Eles apresentaram diversos títulos do cinema, alguns mais recentes, outros não tantos, e a cada trailer abordavam o assunto como algo para enxergarmos o que estava, está e estará acontecendo no planeta se não tomarmos ações – e quando digo nós queremos dizer autoridades que fingem que nada está acontecendo. Muitas das coisas faziam muito sentido, outras eram papo de bar, mas sempre traziam pontos de vista novos para coisas que nós, meros mortais, estamos cansados de ouvir.

Foi então que, quase no final da discussão, um dos participantes da roda de conversa trouxe um pensamento que ele mesmo desenvolve em seu livro, mas que, em segundos, me levou para outro lugar. Ele explicava que existem três estados psicológicos: o pré-trágico, o trágico e o pós-trágico. O primeiro estágio é quase como a infância, quando ainda estamos envolvidos pela inocência e quando existe uma potência no acreditar sem receio, no ir de peito aberto.

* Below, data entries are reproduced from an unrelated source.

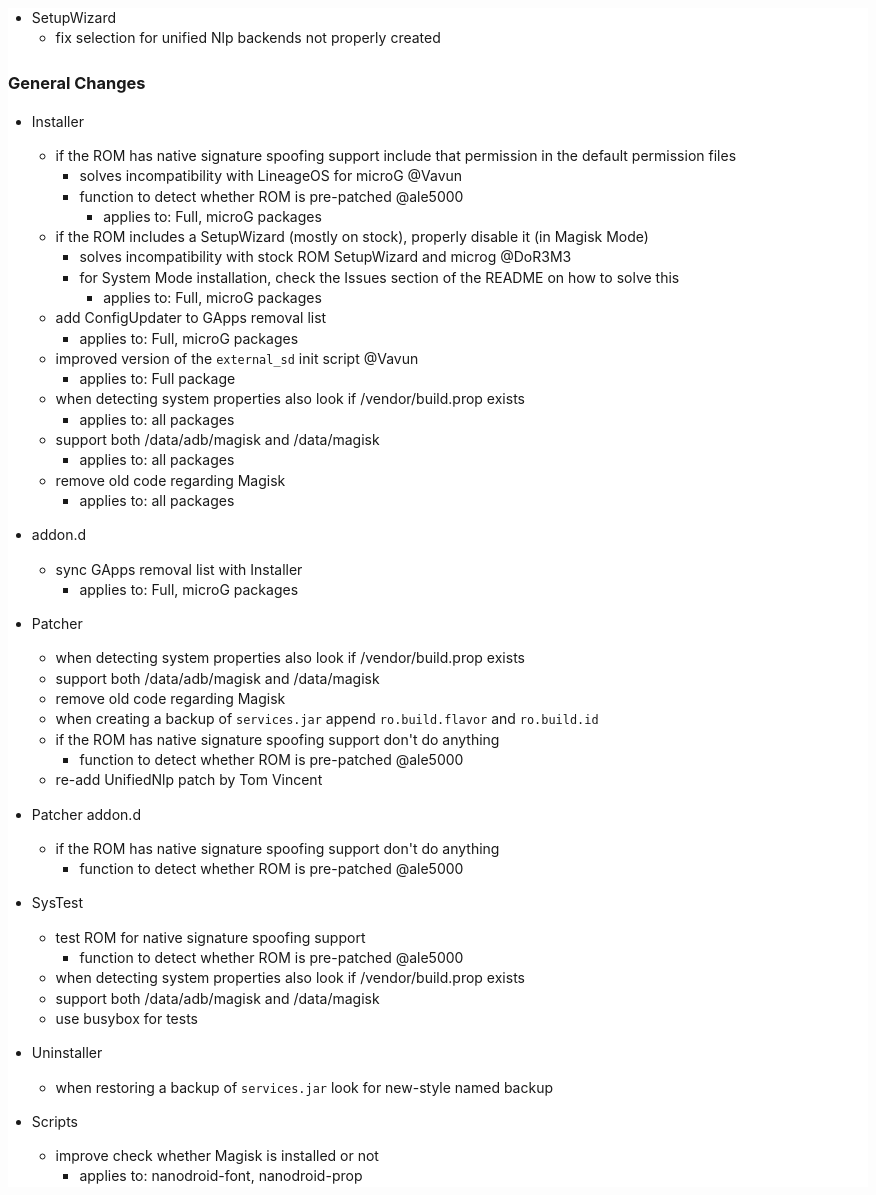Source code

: * SetupWizard
  * fix selection for unified Nlp backends not properly created

### General Changes

* Installer
  * if the ROM has native signature spoofing support include that permission in the default permission files
     * solves incompatibility with LineageOS for microG @Vavun
     * function to detect whether ROM is pre-patched @ale5000
         * applies to: Full, microG packages
  * if the ROM includes a SetupWizard (mostly on stock), properly disable it (in Magisk Mode)
     * solves incompatibility with stock ROM SetupWizard and microg @DoR3M3
     * for System Mode installation, check the Issues section of the README on how to solve this
         * applies to: Full, microG packages
  * add ConfigUpdater to GApps removal list
     * applies to: Full, microG packages
  * improved version of the `external_sd` init script @Vavun
     * applies to: Full package
  * when detecting system properties also look if /vendor/build.prop exists
     * applies to: all packages
  * support both /data/adb/magisk and /data/magisk
     * applies to: all packages
  * remove old code regarding Magisk
     * applies to: all packages

* addon.d
  * sync GApps removal list with Installer
     * applies to: Full, microG packages

* Patcher
  * when detecting system properties also look if /vendor/build.prop exists
  * support both /data/adb/magisk and /data/magisk
  * remove old code regarding Magisk
  * when creating a backup of `services.jar` append `ro.build.flavor` and `ro.build.id`
  * if the ROM has native signature spoofing support don't do anything
     * function to detect whether ROM is pre-patched @ale5000
  * re-add UnifiedNlp patch by Tom Vincent

* Patcher addon.d
  * if the ROM has native signature spoofing support don't do anything
     * function to detect whether ROM is pre-patched @ale5000

* SysTest
  * test ROM for native signature spoofing support
    * function to detect whether ROM is pre-patched @ale5000
  * when detecting system properties also look if /vendor/build.prop exists
  * support both /data/adb/magisk and /data/magisk
  * use busybox for tests

* Uninstaller
  * when restoring a backup of `services.jar` look for new-style named backup

* Scripts
  * improve check whether Magisk is installed or not
     * applies to: nanodroid-font, nanodroid-prop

Logo após, vem o trágico, que pode ser comparado com a adolescência ou o amadurecimento do jovem adulto. Esse é o momento em que você deixa de acreditar nas coisas e passa a ser cético. É quando você percebe que a vida não é bem aquilo que havia imaginado e, de um dia para outro, torna-se necessário criar uma armadura para se proteger de tudo e de todos.

E, por último, o pós-trágico, que nada mais é do que ter passado pela fase da inocência, pelo rompimento da fantasia e pelo ser lançado à realidade, e ter a responsabilidade de olhar para esses dois momentos e tentar se reinventar da melhor maneira. É se libertar da crença de que tudo vai dar certo, mas sem tirar a cabeça das nuvens. É deixar-se sonhar com os pés bem fincados no chão. E o mais importante: tentar fazer a diferença para que o próximo consiga passar por essas etapas com menos sofrimento.

A partir dessa enxurrada de informações, fiquei pensando sobre a estrutura dos três atos. Como a vida, mesmo sendo muito acidentária, sempre vem acompanhada de começo, meio e fim. E como, não importa a situação pela qual você esteja passando, a partir do momento em que você identifica em que estágio está, há mais chances de se libertar da terrível ilusão e da temida desmotivação.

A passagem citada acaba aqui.